Seedworm cyberespionage group targeted government agencies, IT firms, NGOs and more
- The hacker group has targeted over 130 victims across 30 organizations.
- Seedworm, aka MuddyWater, has been active since at least 2017 and has launched campaigns against entities in the Middle East, Europe, and North America.
The cyberespionage group Seedworm, also known as MuddyWater has been highly active this past year. Security researchers discovered that the hacker group has targeted over 130 victims across 130 organizations.
According to security researchers at Symantec, Seedworm and Fancy Bear - the Kremlin-linked cyberespionage group - were found targeting the same system of a Brazil-based embassy of an oil-producing nation. Researchers also discovered a new variant of the Powermud backdoor and an entirely new backdoor dubbed Powermuddy.
Seedworm was found using custom hacking tools to steal passwords, create reverse shells, launch privilege escalation attacks, and more.
“Seedworm likely functions as a cyber espionage group to secure actionable intelligence that could benefit their sponsor’s interests. During the operations, the group used tools consistent with those leveraged during past intrusions including Powermud, a custom tool used by the Seedworm group, and customized PowerShell, LaZagne, and Crackmapexec scripts,” Symantec researchers said in a report.
Powermud, which is a backdoor associated solely with Seedworm, is hidden behind a proxy network to mask the location of the malware’s C2. Typically, Powermud or Powermuddy is installed after the initial compromise is complete. The backdoor then steals passwords from victims’ web browsers and emails, gaining access to victims’ social media and email accounts.
The hacker group uses open-source tools like LaZagne and Crackmapexec to obtain Windows authorization credentials. The group also has been using multiple online accounts to carry out its malicious campaigns. Seedworm relies on publicly accessible hacking tools to rapidly update their tools and scale up attacks.
Who was targeted?
Symantec researchers discovered that Seedworm’s victims were primarily located in Pakistan and Turkey. However, the hacker group also launched attacks against targets in Russia, Saudi Arabia, Afghanistan, Jordan and elsewhere.
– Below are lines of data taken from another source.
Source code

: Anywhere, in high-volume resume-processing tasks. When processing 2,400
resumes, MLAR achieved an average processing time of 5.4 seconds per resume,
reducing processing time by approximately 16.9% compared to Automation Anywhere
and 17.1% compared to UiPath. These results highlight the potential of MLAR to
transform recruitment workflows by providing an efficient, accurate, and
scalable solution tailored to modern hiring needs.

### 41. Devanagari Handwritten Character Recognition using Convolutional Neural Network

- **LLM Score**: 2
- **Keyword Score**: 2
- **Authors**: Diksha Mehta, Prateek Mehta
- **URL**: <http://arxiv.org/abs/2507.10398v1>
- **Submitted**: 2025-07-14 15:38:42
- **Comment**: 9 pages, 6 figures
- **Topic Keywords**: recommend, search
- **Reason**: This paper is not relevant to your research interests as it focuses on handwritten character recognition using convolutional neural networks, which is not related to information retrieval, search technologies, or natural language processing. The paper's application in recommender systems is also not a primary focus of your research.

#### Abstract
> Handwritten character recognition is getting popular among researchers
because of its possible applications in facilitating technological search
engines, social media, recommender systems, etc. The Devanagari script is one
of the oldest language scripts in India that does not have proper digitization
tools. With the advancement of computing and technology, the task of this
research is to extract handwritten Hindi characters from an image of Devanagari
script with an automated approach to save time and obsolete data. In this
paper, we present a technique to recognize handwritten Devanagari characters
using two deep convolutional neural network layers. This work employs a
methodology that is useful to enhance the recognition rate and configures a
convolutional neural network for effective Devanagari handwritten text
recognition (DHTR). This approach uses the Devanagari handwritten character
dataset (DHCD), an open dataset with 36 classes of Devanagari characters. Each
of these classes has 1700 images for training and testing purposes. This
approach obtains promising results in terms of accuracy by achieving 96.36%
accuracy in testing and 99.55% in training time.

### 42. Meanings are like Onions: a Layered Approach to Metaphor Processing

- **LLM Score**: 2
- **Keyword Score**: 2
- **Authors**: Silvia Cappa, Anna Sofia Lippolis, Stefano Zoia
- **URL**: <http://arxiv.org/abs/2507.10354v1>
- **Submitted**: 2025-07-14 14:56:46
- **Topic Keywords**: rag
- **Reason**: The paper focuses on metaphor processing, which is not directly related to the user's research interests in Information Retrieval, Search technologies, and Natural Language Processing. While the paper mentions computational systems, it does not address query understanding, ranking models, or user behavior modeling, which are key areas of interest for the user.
“The telecommunications and IT services sectors were the main targets. Entities in these sectors are often "enabling victims" as telecommunications providers or IT services agencies and vendors could provide Seedworm actors with further victims to compromise,” Symantec researchers said. “Successfully compromising victims in these two industries provides additional clues about the sophistication and skills of the Seedworm group.”
The oil and gas sector was the second most targeted, with 11 victims from one Russian firm compromised. Seedworm also targeted universities, public healthcare organizations, and NGOs.